Flight Z92100 was en route from Almaty, Kazakhstan’s largest city, to the capital of Nur-Sultan.
A Reuters reporter close to the scene said there was heavy fog in the crash area but the cause of the crash is not known.
Almaty’s airport said there were 93 passengers and five crew on board.
It said the plane lost height at 07:22 local time (01:22 GMT), before striking a concrete barrier and crashing into a two-storey building. There was no fire upon impact.
Kazakhstan’s interior ministry said six children were among the dead, citing preliminary information.

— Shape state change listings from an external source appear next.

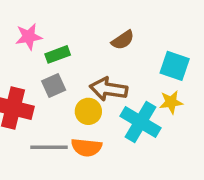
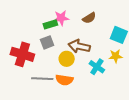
pink star: (29, 37) -> (61, 18), moved
cyan cross: (140, 122) -> (97, 67), size x0.7

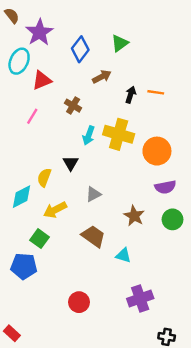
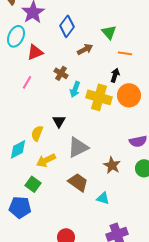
green triangle: (120, 43) -> (109, 32), moved, turned -35
orange line: (156, 92) -> (125, 53), moved
black arrow: (131, 95) -> (115, 75), moved
cyan arrow: (89, 135) -> (75, 89), moved
orange circle: (157, 151) -> (129, 95), moved
gray triangle: (93, 194) -> (78, 147), size x1.6

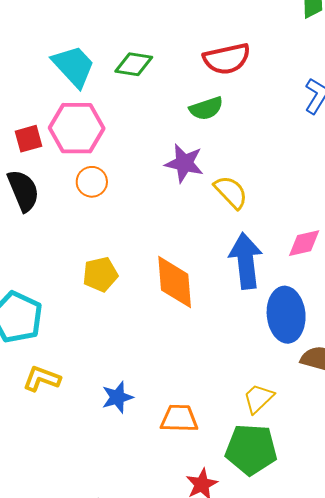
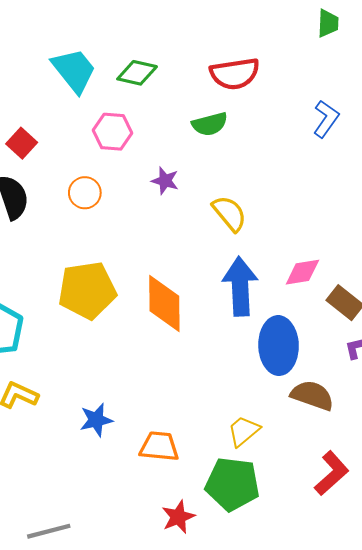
pink hexagon: (77, 128) -> (112, 132), moved, size x0.7
red square: (29, 139) -> (22, 143), turned -36
purple star: (184, 163) -> (165, 181), moved, size x0.7
yellow pentagon: (100, 274) -> (87, 290), size x1.6

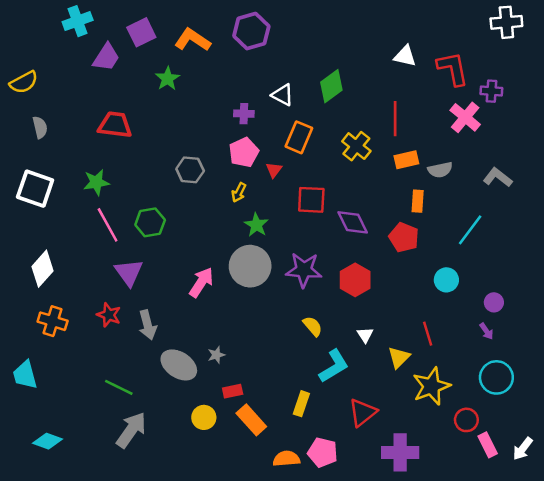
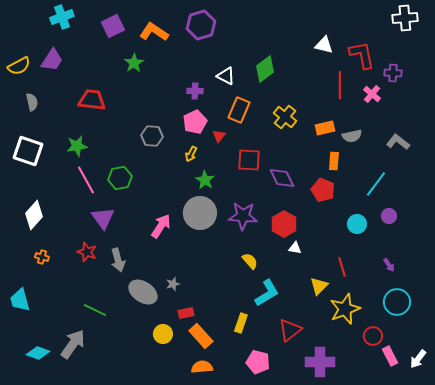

The Flightradar24 aviation information website said the flight departed at 01:21 GMT, and “the last signal was received in that same minute”. It said Bek Air Flight Z92100 was a Fokker 100 plane.
Footage has emerged of rescuers working at the scene. In it, a woman can be heard calling for an ambulance and the cockpit of the plane is seen wedged into the side of the building.
A special commission will be set up to determine the cause of the crash.
Kazakhstan’s President Qasym-Jomart Toqayev expressed “deep condolences” to the victims’ relatives. He also said that “all those responsible will be severely punished in accordance with the law”.
Bek Air was founded in 1999, targeting VIP flight operations, the company’s website says. Nowadays, the company describes itself as Kazakhstan’s first low-cost airline. Its fleet is made up of seven Fokker-100 aircraft.
This is not the first serious plane crash in the city. On 29 January 2013, a passenger plane travelling from the northern town of Kokshetau came down near Almaty, killing 20 people.
A month earlier, 27 people died when a military plane carrying senior Kazakh security officials crashed in the south of the country.